The report first points out that, contrary to a court order and SOS directive, absentee ballot vote reports were printed the day before election day. That is to say that while a court allowed the CCBOE to begin scanning in absentee ballots early, before election day, it stipulated that no one should have access to those results until after the polls closed on election day. However, the facts show that someone violated this order by printing results reports that would have shown aggregate results for these early scanned absentee ballots. What's more strange is that the GEMS audit log shows no results reports printed while the Windows System Log shows 7 such reports printed. As GEMS audit logs are easily manipulated without a password, this could indicate that the individual who violated the court order attempted to hide their tracks. What use would this information be? It could be used to target certain precincts on election day in a very close race or inform other types of tampering with vote results.

Further, a network cable, used to program optical scanners in the basement over the network, was mistakenly left attached to the GEMS server over night one night. It is unknown what types of network connections, if any, were made to the GEMS server during this period of time. One anomaly, however, did appear: the GEMS clock, which had been reasonably correct before had been set forward 11+ hours.

In terms of other networking vulnerabilities, a "jump drive" flash memory module was used to ferry results reports from the GEMS server to the web server on election night but this piece of hardware was never certified nor examined. To reduce the possibility of a malicious attack through this channel, the monitor recommended that they burn CDROMs. This suggestion was rejected.

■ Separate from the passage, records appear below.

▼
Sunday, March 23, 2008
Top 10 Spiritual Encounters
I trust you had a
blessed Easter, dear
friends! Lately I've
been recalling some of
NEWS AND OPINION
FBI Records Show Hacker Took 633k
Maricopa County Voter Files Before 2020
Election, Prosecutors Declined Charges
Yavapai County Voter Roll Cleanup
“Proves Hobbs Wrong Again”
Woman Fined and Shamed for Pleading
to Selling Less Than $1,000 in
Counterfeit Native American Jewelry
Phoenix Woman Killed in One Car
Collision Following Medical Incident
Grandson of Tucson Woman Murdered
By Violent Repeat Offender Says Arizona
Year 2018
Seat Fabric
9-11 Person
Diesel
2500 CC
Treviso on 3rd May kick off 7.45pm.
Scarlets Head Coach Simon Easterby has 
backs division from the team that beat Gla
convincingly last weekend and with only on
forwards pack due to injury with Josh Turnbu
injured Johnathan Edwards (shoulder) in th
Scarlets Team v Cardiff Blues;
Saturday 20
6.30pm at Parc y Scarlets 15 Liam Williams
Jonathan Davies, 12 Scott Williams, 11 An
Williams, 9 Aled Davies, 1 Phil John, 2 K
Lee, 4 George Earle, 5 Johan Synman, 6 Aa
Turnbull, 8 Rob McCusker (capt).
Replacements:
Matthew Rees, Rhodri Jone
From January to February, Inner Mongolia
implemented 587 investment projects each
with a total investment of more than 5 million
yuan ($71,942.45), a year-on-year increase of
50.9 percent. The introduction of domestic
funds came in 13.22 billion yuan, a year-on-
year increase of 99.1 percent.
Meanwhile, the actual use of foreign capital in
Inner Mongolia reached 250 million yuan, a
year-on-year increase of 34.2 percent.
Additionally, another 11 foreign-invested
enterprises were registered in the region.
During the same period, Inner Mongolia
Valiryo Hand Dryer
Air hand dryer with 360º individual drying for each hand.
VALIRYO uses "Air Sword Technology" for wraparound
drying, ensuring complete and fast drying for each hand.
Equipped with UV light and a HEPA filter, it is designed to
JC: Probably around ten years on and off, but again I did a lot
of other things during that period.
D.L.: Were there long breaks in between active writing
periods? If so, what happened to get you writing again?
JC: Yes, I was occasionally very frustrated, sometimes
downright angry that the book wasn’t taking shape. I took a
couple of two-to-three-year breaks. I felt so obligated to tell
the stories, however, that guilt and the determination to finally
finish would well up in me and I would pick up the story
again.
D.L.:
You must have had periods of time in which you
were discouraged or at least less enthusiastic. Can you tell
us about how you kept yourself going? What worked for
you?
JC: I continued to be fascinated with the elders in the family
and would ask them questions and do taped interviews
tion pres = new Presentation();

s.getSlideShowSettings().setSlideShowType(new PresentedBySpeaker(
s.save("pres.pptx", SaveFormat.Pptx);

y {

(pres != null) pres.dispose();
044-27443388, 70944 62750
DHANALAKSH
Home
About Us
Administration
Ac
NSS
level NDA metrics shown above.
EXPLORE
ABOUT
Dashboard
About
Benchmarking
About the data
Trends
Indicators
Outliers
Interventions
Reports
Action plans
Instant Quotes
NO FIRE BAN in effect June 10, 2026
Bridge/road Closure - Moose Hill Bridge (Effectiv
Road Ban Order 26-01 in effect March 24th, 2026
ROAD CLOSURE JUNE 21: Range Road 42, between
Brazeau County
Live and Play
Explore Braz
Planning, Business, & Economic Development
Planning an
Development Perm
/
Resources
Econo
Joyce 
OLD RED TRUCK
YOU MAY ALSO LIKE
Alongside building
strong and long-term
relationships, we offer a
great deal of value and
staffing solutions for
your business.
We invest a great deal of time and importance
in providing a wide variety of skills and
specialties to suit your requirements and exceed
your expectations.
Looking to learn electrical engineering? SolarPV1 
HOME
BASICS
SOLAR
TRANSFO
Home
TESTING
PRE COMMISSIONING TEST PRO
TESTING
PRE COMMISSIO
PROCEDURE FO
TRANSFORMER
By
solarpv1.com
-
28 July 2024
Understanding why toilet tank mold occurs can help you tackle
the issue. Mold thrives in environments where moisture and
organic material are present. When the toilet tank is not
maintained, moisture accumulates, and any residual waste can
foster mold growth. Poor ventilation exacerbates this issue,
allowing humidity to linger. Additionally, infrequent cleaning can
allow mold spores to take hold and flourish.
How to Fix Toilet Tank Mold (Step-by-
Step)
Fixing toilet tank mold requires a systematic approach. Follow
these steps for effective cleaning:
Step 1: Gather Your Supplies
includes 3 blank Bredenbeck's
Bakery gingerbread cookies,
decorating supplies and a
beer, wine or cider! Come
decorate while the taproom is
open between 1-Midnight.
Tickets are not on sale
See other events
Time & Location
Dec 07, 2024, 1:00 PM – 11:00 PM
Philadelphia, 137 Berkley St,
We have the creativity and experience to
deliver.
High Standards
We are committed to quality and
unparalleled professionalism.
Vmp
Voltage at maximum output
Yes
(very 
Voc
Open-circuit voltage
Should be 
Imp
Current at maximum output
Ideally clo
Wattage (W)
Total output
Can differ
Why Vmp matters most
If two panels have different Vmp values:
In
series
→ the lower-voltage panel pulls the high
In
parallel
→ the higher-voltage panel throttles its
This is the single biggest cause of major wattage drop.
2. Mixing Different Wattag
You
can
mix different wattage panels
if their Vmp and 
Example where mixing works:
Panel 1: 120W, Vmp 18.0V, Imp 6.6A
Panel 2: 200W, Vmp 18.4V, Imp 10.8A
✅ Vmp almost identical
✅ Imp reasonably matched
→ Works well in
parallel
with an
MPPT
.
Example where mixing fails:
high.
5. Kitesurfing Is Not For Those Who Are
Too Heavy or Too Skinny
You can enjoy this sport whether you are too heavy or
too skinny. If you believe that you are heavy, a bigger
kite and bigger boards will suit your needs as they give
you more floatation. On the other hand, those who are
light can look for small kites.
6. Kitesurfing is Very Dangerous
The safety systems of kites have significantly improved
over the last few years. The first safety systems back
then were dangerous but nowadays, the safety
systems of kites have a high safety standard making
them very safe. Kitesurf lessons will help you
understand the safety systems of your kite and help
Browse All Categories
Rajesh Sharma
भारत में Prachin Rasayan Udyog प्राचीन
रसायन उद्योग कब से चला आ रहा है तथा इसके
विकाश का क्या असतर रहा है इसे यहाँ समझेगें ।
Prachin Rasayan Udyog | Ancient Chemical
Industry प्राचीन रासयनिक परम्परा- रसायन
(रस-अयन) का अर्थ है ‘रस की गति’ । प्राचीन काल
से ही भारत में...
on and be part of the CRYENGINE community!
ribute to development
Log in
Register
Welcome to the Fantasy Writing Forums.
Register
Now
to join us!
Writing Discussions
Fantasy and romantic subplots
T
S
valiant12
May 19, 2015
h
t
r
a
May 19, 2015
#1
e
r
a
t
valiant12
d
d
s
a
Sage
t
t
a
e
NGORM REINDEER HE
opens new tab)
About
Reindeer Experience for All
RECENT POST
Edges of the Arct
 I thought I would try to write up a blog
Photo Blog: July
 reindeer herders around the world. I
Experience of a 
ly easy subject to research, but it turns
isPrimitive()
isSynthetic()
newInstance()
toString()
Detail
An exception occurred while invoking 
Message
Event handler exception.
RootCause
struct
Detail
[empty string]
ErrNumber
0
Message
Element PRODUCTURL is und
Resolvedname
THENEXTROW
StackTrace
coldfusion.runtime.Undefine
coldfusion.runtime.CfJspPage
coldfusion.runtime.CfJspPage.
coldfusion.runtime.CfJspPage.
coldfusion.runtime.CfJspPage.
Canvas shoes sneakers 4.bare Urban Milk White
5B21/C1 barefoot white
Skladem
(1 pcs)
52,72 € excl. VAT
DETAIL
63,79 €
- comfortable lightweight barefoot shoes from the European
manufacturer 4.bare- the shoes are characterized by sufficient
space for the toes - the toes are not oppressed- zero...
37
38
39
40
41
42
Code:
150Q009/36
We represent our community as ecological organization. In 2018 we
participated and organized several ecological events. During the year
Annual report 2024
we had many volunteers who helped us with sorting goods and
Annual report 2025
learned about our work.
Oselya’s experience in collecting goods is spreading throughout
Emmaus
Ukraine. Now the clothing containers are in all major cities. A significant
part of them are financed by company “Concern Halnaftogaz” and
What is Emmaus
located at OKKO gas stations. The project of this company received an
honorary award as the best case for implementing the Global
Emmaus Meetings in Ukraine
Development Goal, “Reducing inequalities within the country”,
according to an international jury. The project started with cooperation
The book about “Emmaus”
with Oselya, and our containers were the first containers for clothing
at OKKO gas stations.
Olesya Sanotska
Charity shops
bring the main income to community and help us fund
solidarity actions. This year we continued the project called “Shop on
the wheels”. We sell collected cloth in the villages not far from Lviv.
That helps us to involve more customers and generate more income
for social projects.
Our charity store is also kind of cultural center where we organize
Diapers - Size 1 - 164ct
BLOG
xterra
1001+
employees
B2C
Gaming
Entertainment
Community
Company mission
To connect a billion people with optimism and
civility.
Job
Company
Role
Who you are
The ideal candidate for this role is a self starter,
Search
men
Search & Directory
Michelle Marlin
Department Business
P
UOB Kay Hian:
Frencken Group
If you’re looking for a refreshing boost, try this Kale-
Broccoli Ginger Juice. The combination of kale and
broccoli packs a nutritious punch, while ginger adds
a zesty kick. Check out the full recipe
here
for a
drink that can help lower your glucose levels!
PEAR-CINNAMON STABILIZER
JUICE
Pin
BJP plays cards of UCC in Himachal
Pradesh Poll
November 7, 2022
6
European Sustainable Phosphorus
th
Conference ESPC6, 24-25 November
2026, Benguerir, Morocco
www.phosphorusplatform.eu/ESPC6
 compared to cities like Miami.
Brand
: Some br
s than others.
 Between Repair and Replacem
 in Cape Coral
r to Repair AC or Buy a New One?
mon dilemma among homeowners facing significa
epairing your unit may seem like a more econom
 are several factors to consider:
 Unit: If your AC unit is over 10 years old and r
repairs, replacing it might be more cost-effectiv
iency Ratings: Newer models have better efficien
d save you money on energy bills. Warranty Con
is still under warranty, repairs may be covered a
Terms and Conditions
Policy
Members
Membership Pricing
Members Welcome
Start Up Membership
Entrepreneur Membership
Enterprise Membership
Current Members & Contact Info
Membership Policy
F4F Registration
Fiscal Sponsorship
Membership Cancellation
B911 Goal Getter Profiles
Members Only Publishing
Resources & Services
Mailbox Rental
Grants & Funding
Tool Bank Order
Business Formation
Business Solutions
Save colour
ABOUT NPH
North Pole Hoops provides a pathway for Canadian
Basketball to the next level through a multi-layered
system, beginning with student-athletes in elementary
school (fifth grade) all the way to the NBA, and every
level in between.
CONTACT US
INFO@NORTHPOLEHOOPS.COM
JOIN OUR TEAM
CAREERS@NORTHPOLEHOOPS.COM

Unfortunately, the Windows Security Events log only shows one entry: cleared by an administrator on December 8, 2005. There were no security events relating to data security recorded at all in 2006. It appears that the manufacturer cleared this log and then configured it so that it would not log security-relevant events. This is unfortunate as it would help to piece together some of this puzzle.

Finally, there were significant interaction problems between GEMS and DESI's JResults server, a Java-based results reporting tool. While running these two applications concurrently, the monitor observed "several troubling occurrences". It is unclear if JResults has ever been certified and under what conditions it should be running while GEMS is running.

Bonus: It appears (from page 34 of the PDF) that future versions of GEMS will operate not on a JET/MS Access database but using SQL. Probably Microsoft SQL.